Review the count of ports open on your VMs to assess which VMs have configuration and security vulnerabilities.
VMBoundPort | where Ip != "127.0.0.1" | summarize by Computer, Machine, Port, Protocol | summarize OpenPorts=count() by Computer, Machine | order by OpenPorts desc
List the bound ports on your VMs to assess which VMs have configuration and security vulnerabilities.
VMBoundPort | distinct Computer, Port, ProcessName
Analyze network activity by port to determine how your application or service is configured.
VMBoundPort | where Ip != "127.0.0.1" | summarize BytesSent=sum(BytesSent), BytesReceived=sum(BytesReceived), LinksEstablished=sum(LinksEstablished), LinksTerminated=sum(LinksTerminated), arg_max(TimeGenerated, LinksLive) by Machine, Computer, ProcessName, Ip, Port, IsWildcardBind | project-away TimeGenerated | order by Machine, Computer, Port, Ip, ProcessName
Review bytes sent and received trends for your VMs.
VMConnection | summarize sum(BytesSent), sum(BytesReceived) by bin(TimeGenerated,1hr), Computer | order by Computer desc | render timechart
Use connection failures over time to determine if the failure rate is stable or changing.

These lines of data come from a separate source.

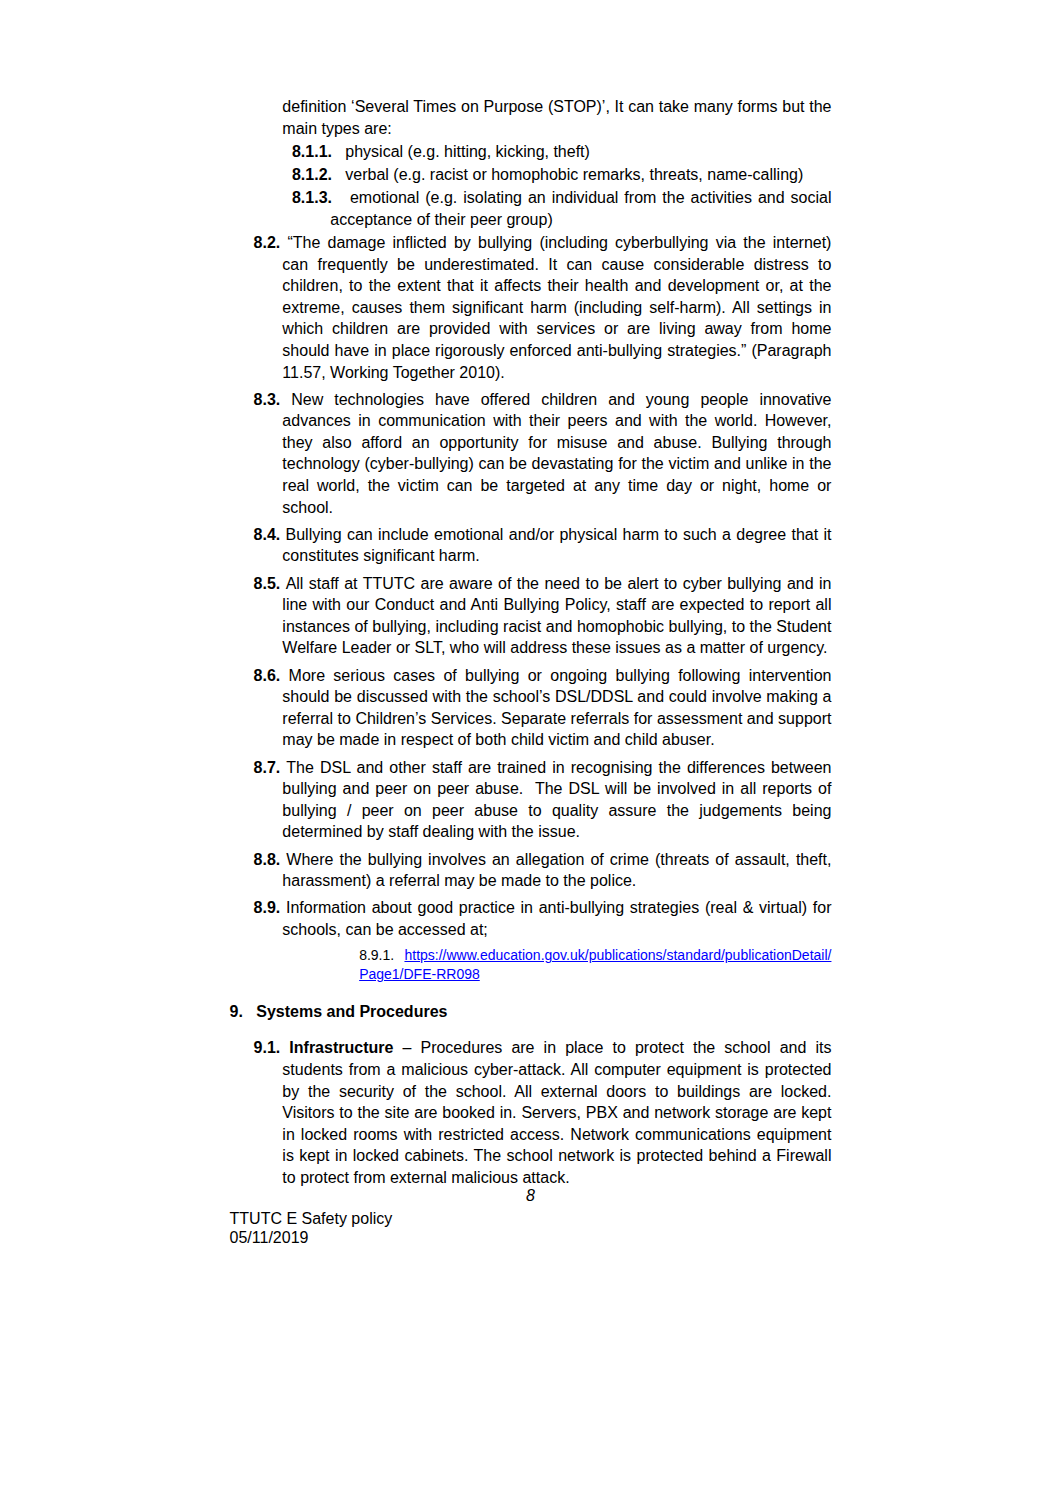definition ‘Several Times on Purpose (STOP)’, It can take many forms but the main types are:
8.1.1. physical (e.g. hitting, kicking, theft)
8.1.2. verbal (e.g. racist or homophobic remarks, threats, name-calling)
8.1.3. emotional (e.g. isolating an individual from the activities and social acceptance of their peer group)
8.2. “The damage inflicted by bullying (including cyberbullying via the internet) can frequently be underestimated. It can cause considerable distress to children, to the extent that it affects their health and development or, at the extreme, causes them significant harm (including self-harm). All settings in which children are provided with services or are living away from home should have in place rigorously enforced anti-bullying strategies.” (Paragraph 11.57, Working Together 2010).
8.3. New technologies have offered children and young people innovative advances in communication with their peers and with the world. However, they also afford an opportunity for misuse and abuse. Bullying through technology (cyber-bullying) can be devastating for the victim and unlike in the real world, the victim can be targeted at any time day or night, home or school.
8.4. Bullying can include emotional and/or physical harm to such a degree that it constitutes significant harm.
8.5. All staff at TTUTC are aware of the need to be alert to cyber bullying and in line with our Conduct and Anti Bullying Policy, staff are expected to report all instances of bullying, including racist and homophobic bullying, to the Student Welfare Leader or SLT, who will address these issues as a matter of urgency.
8.6. More serious cases of bullying or ongoing bullying following intervention should be discussed with the school’s DSL/DDSL and could involve making a referral to Children’s Services. Separate referrals for assessment and support may be made in respect of both child victim and child abuser.
8.7. The DSL and other staff are trained in recognising the differences between bullying and peer on peer abuse. The DSL will be involved in all reports of bullying / peer on peer abuse to quality assure the judgements being determined by staff dealing with the issue.
8.8. Where the bullying involves an allegation of crime (threats of assault, theft, harassment) a referral may be made to the police.
8.9. Information about good practice in anti-bullying strategies (real & virtual) for schools, can be accessed at;
8.9.1. https://www.education.gov.uk/publications/standard/publicationDetail/Page1/DFE-RR098
9. Systems and Procedures
9.1. Infrastructure – Procedures are in place to protect the school and its students from a malicious cyber-attack. All computer equipment is protected by the security of the school. All external doors to buildings are locked. Visitors to the site are booked in. Servers, PBX and network storage are kept in locked rooms with restricted access. Network communications equipment is kept in locked cabinets. The school network is protected behind a Firewall to protect from external malicious attack.
8
TTUTC E Safety policy
05/11/2019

VMConnection | where Computer == <replace this with a computer name, e.g. 'acme-demo'> | extend bythehour = datetime_part("hour", TimeGenerated) | project bythehour, LinksFailed | summarize failCount = count() by bythehour | sort by bythehour asc | render timechart
Link status trends to analyze the behavior and connection status of a machine.

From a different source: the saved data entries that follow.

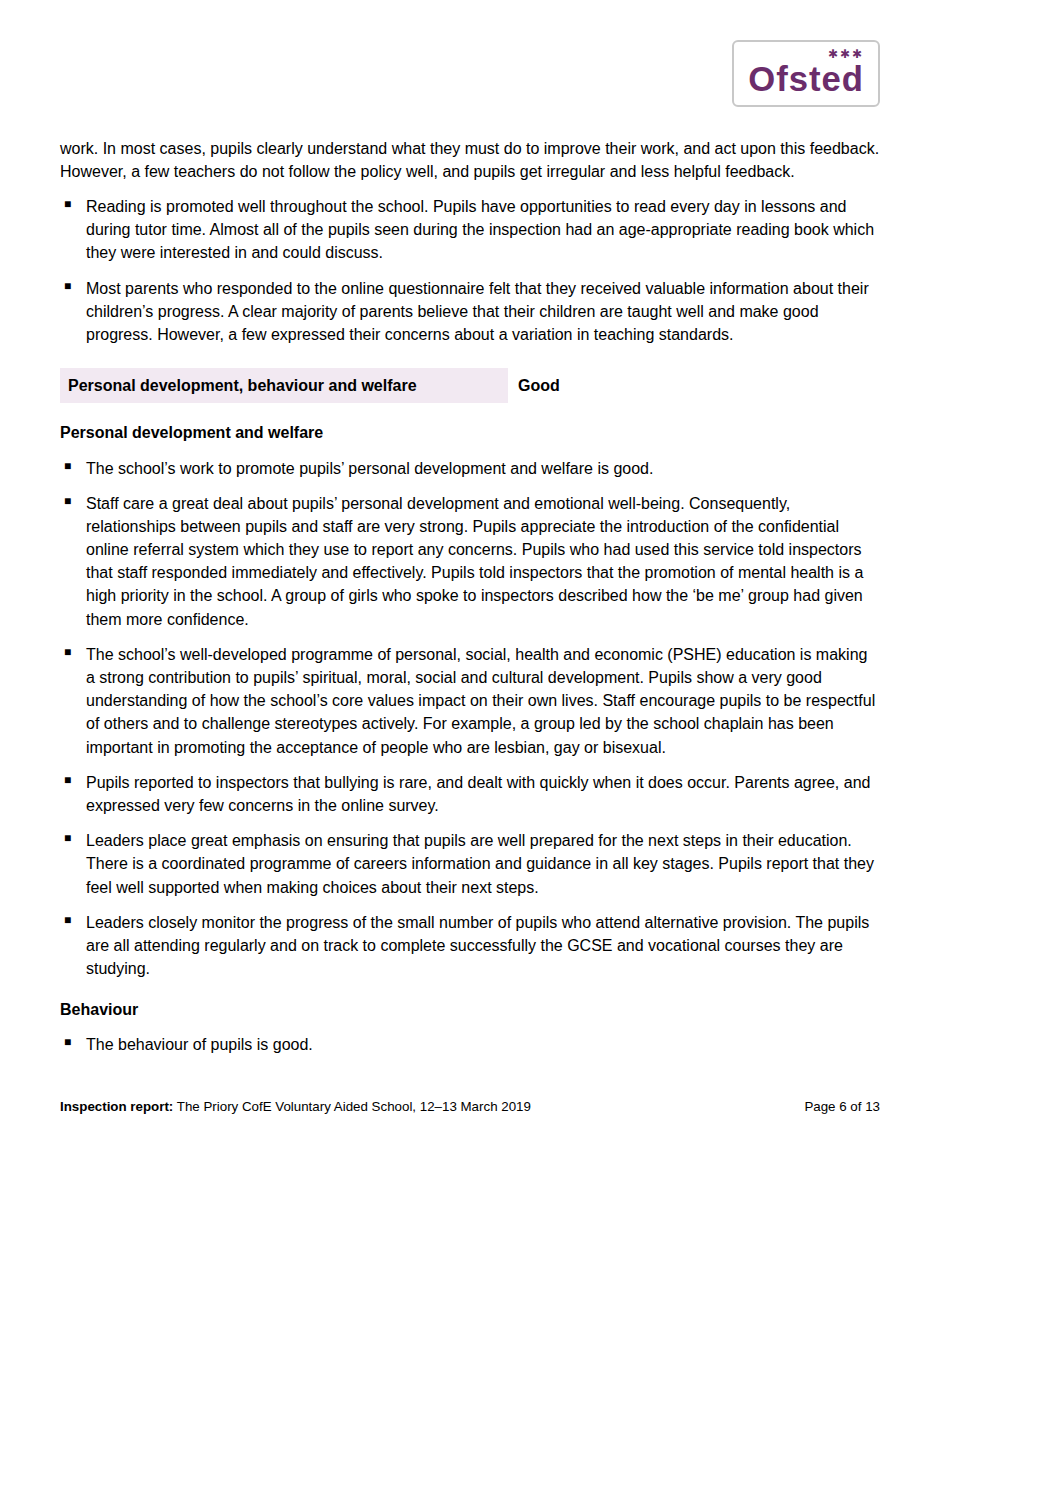✱✱✱
Ofsted
work. In most cases, pupils clearly understand what they must do to improve their work, and act upon this feedback. However, a few teachers do not follow the policy well, and pupils get irregular and less helpful feedback.
Reading is promoted well throughout the school. Pupils have opportunities to read every day in lessons and during tutor time. Almost all of the pupils seen during the inspection had an age-appropriate reading book which they were interested in and could discuss.
Most parents who responded to the online questionnaire felt that they received valuable information about their children’s progress. A clear majority of parents believe that their children are taught well and make good progress. However, a few expressed their concerns about a variation in teaching standards.
Personal development, behaviour and welfare
Good
Personal development and welfare
The school’s work to promote pupils’ personal development and welfare is good.
Staff care a great deal about pupils’ personal development and emotional well-being. Consequently, relationships between pupils and staff are very strong. Pupils appreciate the introduction of the confidential online referral system which they use to report any concerns. Pupils who had used this service told inspectors that staff responded immediately and effectively. Pupils told inspectors that the promotion of mental health is a high priority in the school. A group of girls who spoke to inspectors described how the ‘be me’ group had given them more confidence.
The school’s well-developed programme of personal, social, health and economic (PSHE) education is making a strong contribution to pupils’ spiritual, moral, social and cultural development. Pupils show a very good understanding of how the school’s core values impact on their own lives. Staff encourage pupils to be respectful of others and to challenge stereotypes actively. For example, a group led by the school chaplain has been important in promoting the acceptance of people who are lesbian, gay or bisexual.
Pupils reported to inspectors that bullying is rare, and dealt with quickly when it does occur. Parents agree, and expressed very few concerns in the online survey.
Leaders place great emphasis on ensuring that pupils are well prepared for the next steps in their education. There is a coordinated programme of careers information and guidance in all key stages. Pupils report that they feel well supported when making choices about their next steps.
Leaders closely monitor the progress of the small number of pupils who attend alternative provision. The pupils are all attending regularly and on track to complete successfully the GCSE and vocational courses they are studying.
Behaviour
The behaviour of pupils is good.
Inspection report: The Priory CofE Voluntary Aided School, 12–13 March 2019
Page 6 of 13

VMConnection | where Computer == <replace this with a computer name, e.g. 'acme-demo'> | summarize dcount(LinksEstablished), dcount(LinksLive), dcount(LinksFailed), dcount(LinksTerminated) by bin(TimeGenerated, 1h) | render timechart
Connection Manager
The Connection Monitor feature of Network Watcher is used to test connections to a port on a virtual machine. A test verifies that the machine is listening on the port and that it's accessible on the network.
Connection Manager requires the Network Watcher extension on the client machine initiating the test. It doesn't need to be installed on the machine being tested. For more information, see Tutorial: Monitor network communication using the Azure portal.
There's an extra cost for Connection Manager. For more information, see Network Watcher pricing.
Run a process on a local machine
Monitoring of some workloads requires a local process. An example is a PowerShell script that runs on the local machine to connect to an application and collect or process data. You can use Hybrid Runbook Worker, which is part of Azure Automation, to run a local PowerShell script. There's no direct charge for Hybrid Runbook Worker, but there's a cost for each runbook that it uses.
The runbook can access any resources on the local machine to gather required data. It can't send data directly to Azure Monitor or create an alert. To create an alert, have the runbook write an entry to a custom log. Then configure that log to be collected by Azure Monitor. Create a log search alert rule that fires on that log entry.